Fast forward a few years. I began to read about people like Yvon Chouinard, his remarkable story of building Chouinard Equipment and later Patagonia, and his long-term zeal for making a better way of producing, and making a different way of consuming material goods. I still recall a passage in his Let My People Go Surfing where he unpacked his team's "aha moment" when they learned that the equipment they were making was destroying the places they loved-the picks they were designing were wearing down the surfaces that people climbed, rock by rock, crevice by crevice. My experience of fashion, and really the material order more generally, has been a bit like that of Chouinard and Patagonia, where i've come to realize that the notion of making an impression or expressing identity through clothes wasn't a bad thing but rather that the way i'd gone about it was flawed. I didn't need to buy new clothes every few weeks to feel good about myself. And I didn't need to constantly have new things to make my outfits feel fresh, or refined. So, I began buying well-made and tailored items that could last many seasons, if not a lifetime. I swore off brands like Forever21, whose tops don't last more than a few nights and whose seams brag nothing but a puckered waistline. And I began reading the tags, everywhere I went, whatever I purchased. Mostly, that led me to buy a lot less and to learn that I could live on a lot less and still be happy.

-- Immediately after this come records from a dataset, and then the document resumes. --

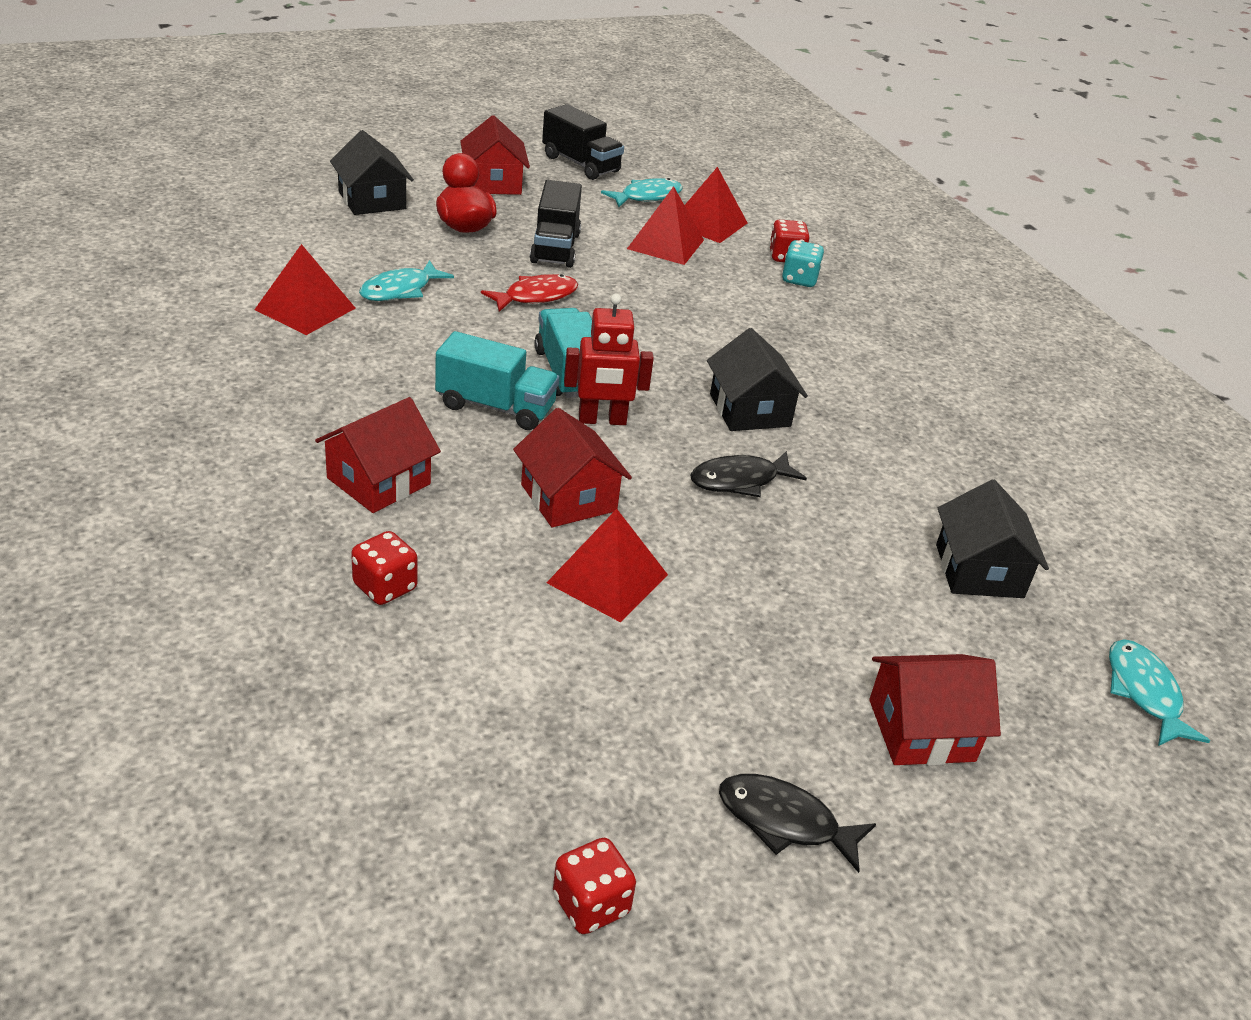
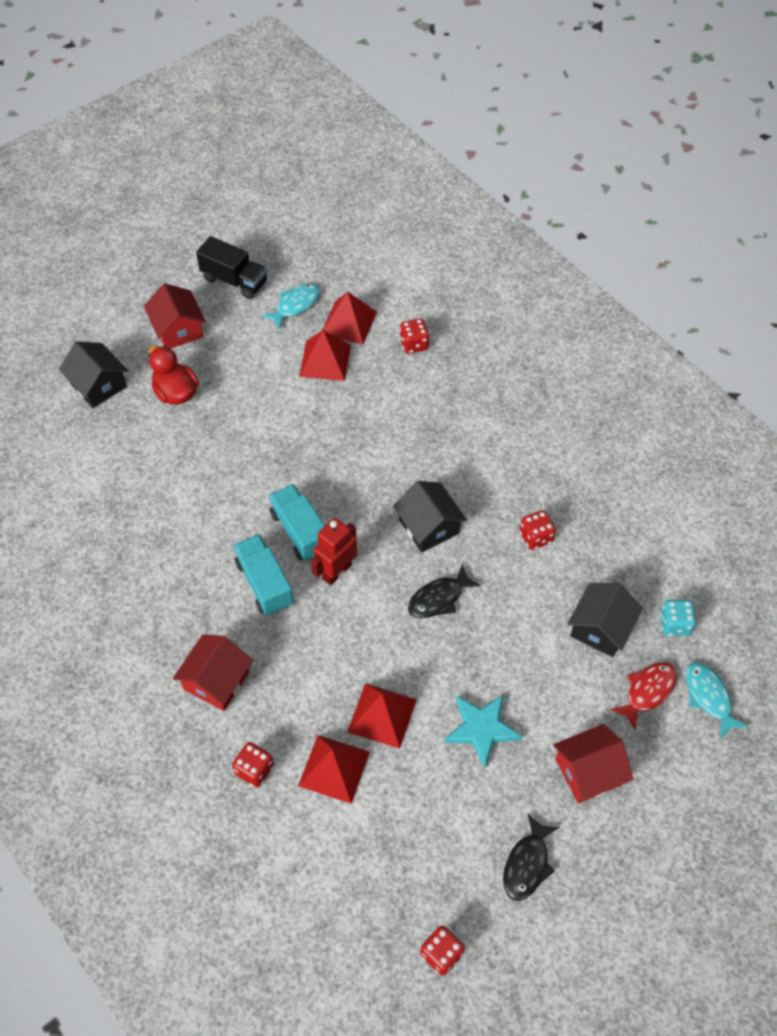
camera: 10 degrees left, 20 degrees up
red pyramid [254,244,356,335] -> red pyramid moved to [298,735,370,804]
turquoise fish [359,260,454,301] -> none
turquoise truck [435,331,559,430] -> turquoise truck turned 120 degrees counterclockwise [233,534,293,616]
red fish [481,274,578,312] -> red fish moved to [610,662,677,731]
red house [513,408,632,527] -> none
black truck [530,180,582,268] -> none
red robot [564,294,654,425] -> red robot turned 150 degrees clockwise [311,518,357,585]
black fish [719,774,876,873] -> black fish turned 75 degrees counterclockwise [503,814,559,901]
turquoise dice [782,240,824,287] -> turquoise dice moved to [660,600,696,636]
black house [936,479,1049,598] -> black house turned 45 degrees clockwise [567,583,643,657]
none -> turquoise star [444,695,522,768]
none -> red dice [519,510,556,550]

About two years ago, after many many sleepness nights of wondering how to reconcile that "beauty in my life" desire with my just-as-strong desire to do good even in the places I could not see, I began another quest: a quest for the resurgence of American made, a quest to know where my clothing was coming from. I began making lists of all of the companies who were close to home and made products that I loved and could feel good about wearing. I didn't buy many of them, but I learned. And I learned to ask questions: to ask where the fabric was sourced from, to ask where a product itself was made, to ask about the designers and their intentions for their companies, and most of all to ask myself what it was that I wanted to do with my love of fashion in light of the fashion industry's atrocious underbelly. I began to realize that I could enjoy the making of a product, and all of its different touchpoints, just as much as the product itself. Fashion became process, not product, and in the process my aim shifted from material gain and personal expression to understanding and otherness. Today, my love for fashion is much more about stories than it is about clothes-its about the stories of the people who make my clothes, why they design and what keeps them going, and where the profits from my purchases are making an impact. It involves a different way of dressing but it looks downstream. Fashion has the ability to paint a picture of progress, but only if we look at the story beyond the seen, only if we take the time to understand what makes a well-made item great. I'm excited to see where this new journey will take me, and who i'll meet along the way.